4 thoughts on “Deciding What To Do Now

  1. As an aspirational Zen Taoist, I understand the desire (and struggle) to get out of your own way when trying to move forward. Admittedly, I don’t have nearly as much to deal with since my voluntary abdication from the working world. Instead I find myself in a near-constant tug-of-war between an urge to ‘be productive’ and questioning the necessity of productivity for its own sake.
    Perhaps it’s time to reread ‘Zen and the Art of Motorcycle Maintenance’ for a refresher course on the nature of quality.

  2. I joke that everything is my fault, even the war in Bosnia … but today the youngsters don’t know what I mean. I don’t believe it though, and being zen enough to think I could influence that is crazy. Instead if we must be ‘zen’ with anything its knowing we can improve our situation but we were born when and where we were born and are who we are, not how to make ourselves better?

    As I was reading ” I saw the backed up rows of cars on the highway when I was turning onto the on-ramp and thought “Ah, crap!” ” above I was thinking – but wait you’ll have more time to listen to your books on CD, MP3 or whatever, and you followed up with that same thought. I HATE self help books but agree with your premise ” To receive a blessing from the universe, you must be attuned to what you desire. ” I LOVE listening to books on CD or Playaways from the library and I listen to a WIDE array of genres and authors.

    I have no struggle to be productive and make money, I LOVE both. But what I also have is major anxiety, mostly as related to the soul blackening environment at my current employment. I don’t like going to work and my shoulders hurt the whole time I am here – typing from my desk as it’s not busy. I literally could cry from relief every last day of my week and cry again from sadness when my new week starts (I work 4 10 hour days to spend more time with my kids). I need a new job where I am valued and appreciated and not nit picked. I don’t have the energy or the time to look for work like another 40 hour/week job as so many suggest I do. I do look but it isn’t going well and I wonder if it’s where God wants me for now, am I helping someone else being here? Is the shitload under which I do a stellar job making me stronger even if I don’t like it?

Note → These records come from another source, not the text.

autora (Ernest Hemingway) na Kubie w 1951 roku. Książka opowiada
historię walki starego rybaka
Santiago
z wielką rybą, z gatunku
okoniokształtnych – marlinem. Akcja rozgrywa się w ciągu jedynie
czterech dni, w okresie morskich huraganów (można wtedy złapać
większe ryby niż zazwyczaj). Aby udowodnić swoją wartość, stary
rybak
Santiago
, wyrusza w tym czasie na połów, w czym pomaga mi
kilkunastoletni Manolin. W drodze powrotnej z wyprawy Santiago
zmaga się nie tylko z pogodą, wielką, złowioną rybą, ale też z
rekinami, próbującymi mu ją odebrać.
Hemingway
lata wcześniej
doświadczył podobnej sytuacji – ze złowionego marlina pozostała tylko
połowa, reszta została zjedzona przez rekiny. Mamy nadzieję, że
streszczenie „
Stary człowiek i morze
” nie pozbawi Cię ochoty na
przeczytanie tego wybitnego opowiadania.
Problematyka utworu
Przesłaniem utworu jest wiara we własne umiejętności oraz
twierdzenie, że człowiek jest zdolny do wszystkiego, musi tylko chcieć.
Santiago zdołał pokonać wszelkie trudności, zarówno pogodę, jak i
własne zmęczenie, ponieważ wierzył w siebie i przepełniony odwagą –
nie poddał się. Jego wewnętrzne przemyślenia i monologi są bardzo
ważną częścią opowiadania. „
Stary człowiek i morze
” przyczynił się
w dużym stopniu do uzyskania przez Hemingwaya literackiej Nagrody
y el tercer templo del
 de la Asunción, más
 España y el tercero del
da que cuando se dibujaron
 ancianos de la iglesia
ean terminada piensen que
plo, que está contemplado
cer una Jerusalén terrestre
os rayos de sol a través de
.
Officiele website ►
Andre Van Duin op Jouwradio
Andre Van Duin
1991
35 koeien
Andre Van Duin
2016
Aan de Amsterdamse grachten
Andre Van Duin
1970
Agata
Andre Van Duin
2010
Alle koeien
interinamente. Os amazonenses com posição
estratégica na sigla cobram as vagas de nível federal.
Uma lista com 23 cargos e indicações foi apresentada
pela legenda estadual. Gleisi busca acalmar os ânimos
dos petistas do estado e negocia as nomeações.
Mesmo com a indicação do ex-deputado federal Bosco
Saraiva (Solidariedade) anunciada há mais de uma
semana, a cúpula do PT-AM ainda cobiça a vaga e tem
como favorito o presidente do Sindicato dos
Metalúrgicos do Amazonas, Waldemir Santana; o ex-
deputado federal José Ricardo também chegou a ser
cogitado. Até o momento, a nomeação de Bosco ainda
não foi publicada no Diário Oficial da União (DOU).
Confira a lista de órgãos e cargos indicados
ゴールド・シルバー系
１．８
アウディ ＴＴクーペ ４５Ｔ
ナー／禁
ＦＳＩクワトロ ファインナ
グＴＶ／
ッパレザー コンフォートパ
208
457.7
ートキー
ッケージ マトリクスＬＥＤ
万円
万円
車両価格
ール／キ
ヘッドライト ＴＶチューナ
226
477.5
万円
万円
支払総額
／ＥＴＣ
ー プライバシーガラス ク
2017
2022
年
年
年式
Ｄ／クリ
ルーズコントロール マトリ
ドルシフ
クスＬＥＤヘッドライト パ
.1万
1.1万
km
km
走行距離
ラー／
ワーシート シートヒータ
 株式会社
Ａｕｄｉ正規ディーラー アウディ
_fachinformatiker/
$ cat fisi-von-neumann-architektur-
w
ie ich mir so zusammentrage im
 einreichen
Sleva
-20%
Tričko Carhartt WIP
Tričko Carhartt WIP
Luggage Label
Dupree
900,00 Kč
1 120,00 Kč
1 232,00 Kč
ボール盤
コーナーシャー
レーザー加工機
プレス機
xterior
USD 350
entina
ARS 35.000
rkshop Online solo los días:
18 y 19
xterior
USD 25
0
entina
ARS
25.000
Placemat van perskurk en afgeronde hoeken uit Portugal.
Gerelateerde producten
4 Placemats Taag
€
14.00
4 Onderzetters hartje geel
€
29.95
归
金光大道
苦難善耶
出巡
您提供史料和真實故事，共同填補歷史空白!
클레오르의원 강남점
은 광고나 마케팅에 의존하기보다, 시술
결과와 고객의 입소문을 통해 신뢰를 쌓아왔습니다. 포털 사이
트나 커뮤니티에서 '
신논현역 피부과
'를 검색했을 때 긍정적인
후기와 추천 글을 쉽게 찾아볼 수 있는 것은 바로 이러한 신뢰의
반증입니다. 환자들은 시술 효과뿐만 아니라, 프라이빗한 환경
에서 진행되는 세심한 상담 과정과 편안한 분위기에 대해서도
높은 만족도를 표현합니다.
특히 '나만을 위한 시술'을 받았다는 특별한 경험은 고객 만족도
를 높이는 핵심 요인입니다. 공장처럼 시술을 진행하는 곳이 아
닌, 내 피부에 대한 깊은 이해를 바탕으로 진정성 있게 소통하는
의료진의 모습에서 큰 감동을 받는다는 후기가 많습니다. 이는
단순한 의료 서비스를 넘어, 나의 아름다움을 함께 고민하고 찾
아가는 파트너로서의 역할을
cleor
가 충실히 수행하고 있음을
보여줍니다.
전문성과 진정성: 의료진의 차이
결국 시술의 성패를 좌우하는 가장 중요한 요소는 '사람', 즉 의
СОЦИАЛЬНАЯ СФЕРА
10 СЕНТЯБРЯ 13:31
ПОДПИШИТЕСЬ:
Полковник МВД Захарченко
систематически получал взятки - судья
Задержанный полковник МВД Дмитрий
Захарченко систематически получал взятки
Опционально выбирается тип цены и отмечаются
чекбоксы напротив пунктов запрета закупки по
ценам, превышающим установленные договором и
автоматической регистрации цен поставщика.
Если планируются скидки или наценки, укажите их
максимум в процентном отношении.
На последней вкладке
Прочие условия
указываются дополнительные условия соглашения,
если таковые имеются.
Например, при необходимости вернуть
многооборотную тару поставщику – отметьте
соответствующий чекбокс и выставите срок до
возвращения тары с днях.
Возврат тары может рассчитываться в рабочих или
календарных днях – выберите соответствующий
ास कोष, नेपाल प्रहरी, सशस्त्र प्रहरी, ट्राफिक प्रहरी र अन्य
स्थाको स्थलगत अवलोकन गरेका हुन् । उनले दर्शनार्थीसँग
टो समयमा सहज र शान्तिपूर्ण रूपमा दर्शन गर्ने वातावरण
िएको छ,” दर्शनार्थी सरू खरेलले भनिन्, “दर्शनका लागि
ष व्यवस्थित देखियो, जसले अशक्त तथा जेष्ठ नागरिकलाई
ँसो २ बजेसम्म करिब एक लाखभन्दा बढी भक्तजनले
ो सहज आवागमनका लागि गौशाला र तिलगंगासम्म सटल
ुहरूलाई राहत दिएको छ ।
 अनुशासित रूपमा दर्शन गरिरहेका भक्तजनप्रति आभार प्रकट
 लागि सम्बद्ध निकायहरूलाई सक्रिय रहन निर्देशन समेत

    What I think so many people neglect to see is reality. There are only 24 hours in a day, people MUST have downtime to function properly at work, and faith is so much more important than people give it credit for without it I would have given up years ago and become a hermit. (over simplification but true) So while others think I should be filling out applications and sending out specialized resumes ad nauseum I send out a couple application a week then I take a drive in the country where it is 10 – 20 degrees cooler than in the city where I live, I try to find volunteer opportunities at local rescue farms where the animals and I will be more supportive of each other than any human is of me, and I will pay a little extra for a dinner that someone else cooks and cleans up after so I don’t almost pass out from the heat in my airless kitchen.

    Just my thoughts …. is it okay I share even if it seems to be counter to what you write?